Lil Kim Ilustration by Alexandria Moore.

Lil Kim Ilustration by Alexandria Moore.

Lil Kim’s “9” is the rap legend’s first studio album in 14 years and the first, fresh collection of songs in three years. While hearing new Lil’ Kim music is exciting, it still sounds like there is something that Kim has lost over the years.

Kim has described “9” as being a reinvention, saying that with this album she is trying something she has never done before. This album doesn’t  really go too far outside of the box. “9” is the typical album one might expect from Lil’ Kim, packed with a mixture of slow jams and freaky sex bops, except with only about 70% of the energy and passion that was once there.

“9” might sound like no other Kim album, but that is only because of the lack of conviction behind many of Kim’s lyrics. “Pray for Me” comes across as melodramatic and almost comical, not because of bad lyrics, but because of Kim’s inability to sell those lyrics.

Yes, Kim has definitely been mistreated, so it is easy to imagine that she would like someone to pray for her, but her delivery makes it sound like she is one of those 12-year-olds who complain about imaginary haters on Snapchat.As a lifetime fan and supporter, though, it is hard watching Kim not deliver to her full potential.

Other than “Pray for Me,” both “Go Awff” and “Bag” are wildly disappointing cuts from Kim. “Bag” probably more so with its grating vocals, sleepy production and laughable lyrics. It is hard not to giggle just a little bit when Kim raps about how she has been absent from the industry because she was “busy getting to the money.”

Kim still delivers a few heavy, hard-hitting tracks like with the O.T. Genesis and City Girls featuring “Found You.” Relying heavily on a sample from Bubba Sparxxx’s “Ms. New Booty,” “Found You” shows what Kim can do best: make nasty, confident bops.
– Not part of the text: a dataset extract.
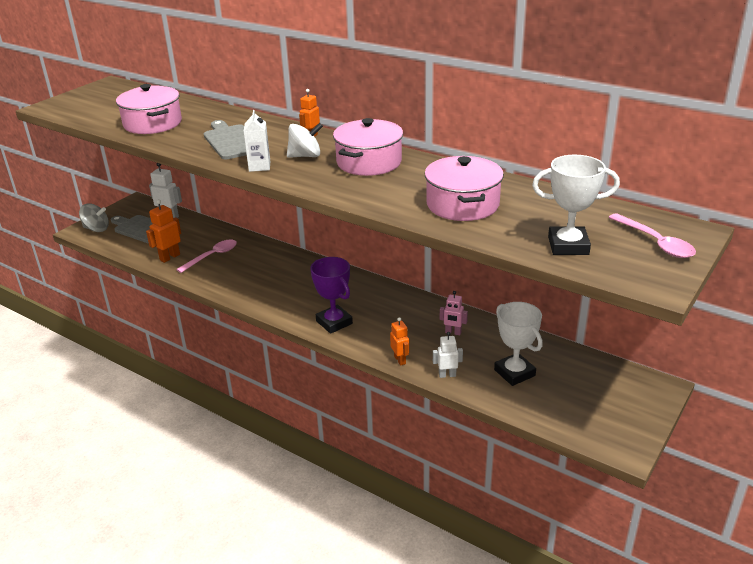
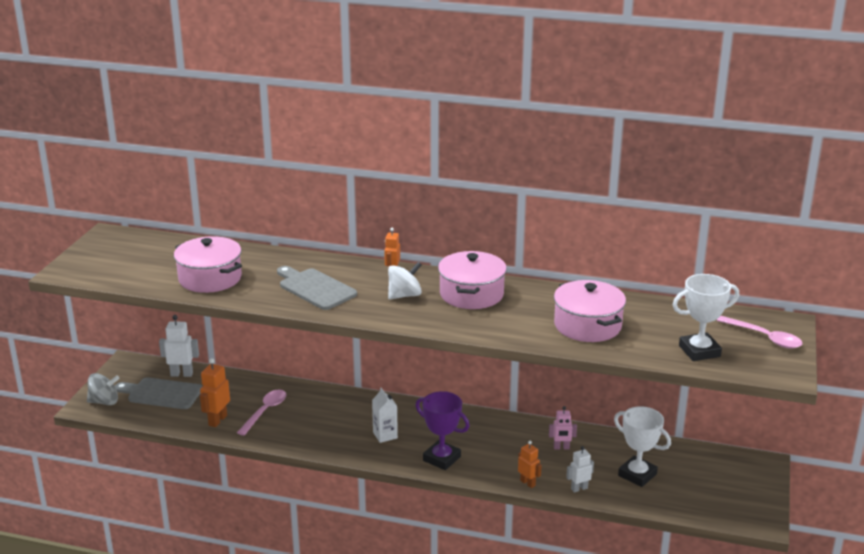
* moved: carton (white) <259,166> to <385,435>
Kim wastes so much time on “9” trying to be deep and meaningful when she truly shines brightest on bass-heavy, nasty tracks.

By far the strongest track on “9” is the icy, slick and confident “Auto Blanco.” Kim knows how to brag, talk smack and speak on why she is better than the rest. “Auto Blanco” shows that under the right lead she can still give 100%. It just has to be the right lyrical mood and production.

The album generally has good tracks, but those three unbearable tracks make it harder to enjoy the rest, especially when considering this is the same artist who made “Notorious K.I.M.” and “Hard Core.” Kim is a legend, which means she has incredibly high expectations with every

release. This album definitely would have been better if she swapped those three bad tracks with tracks in the same vein as “Auto Blanco.”

Thankfully, Kim has said that a part two to “9” is coming. One can only hope that this next part will feel a bit more intense and true to Kim. With a to-be-released pop collaboration between Kim, Missy Elliott and Paris Hilton, this second part already seems better than the first.

Kim is a talent like no other, so there is generally positive energy that accompanies the release of “9.” By far an underappreciated legend and talent like no other, the hype for “9” was severe. This hype might be the reason “9” does not initially hit as hard as her classic albums do, but in the end, it is still a good day when Lil’ Kim blesses the world with her music.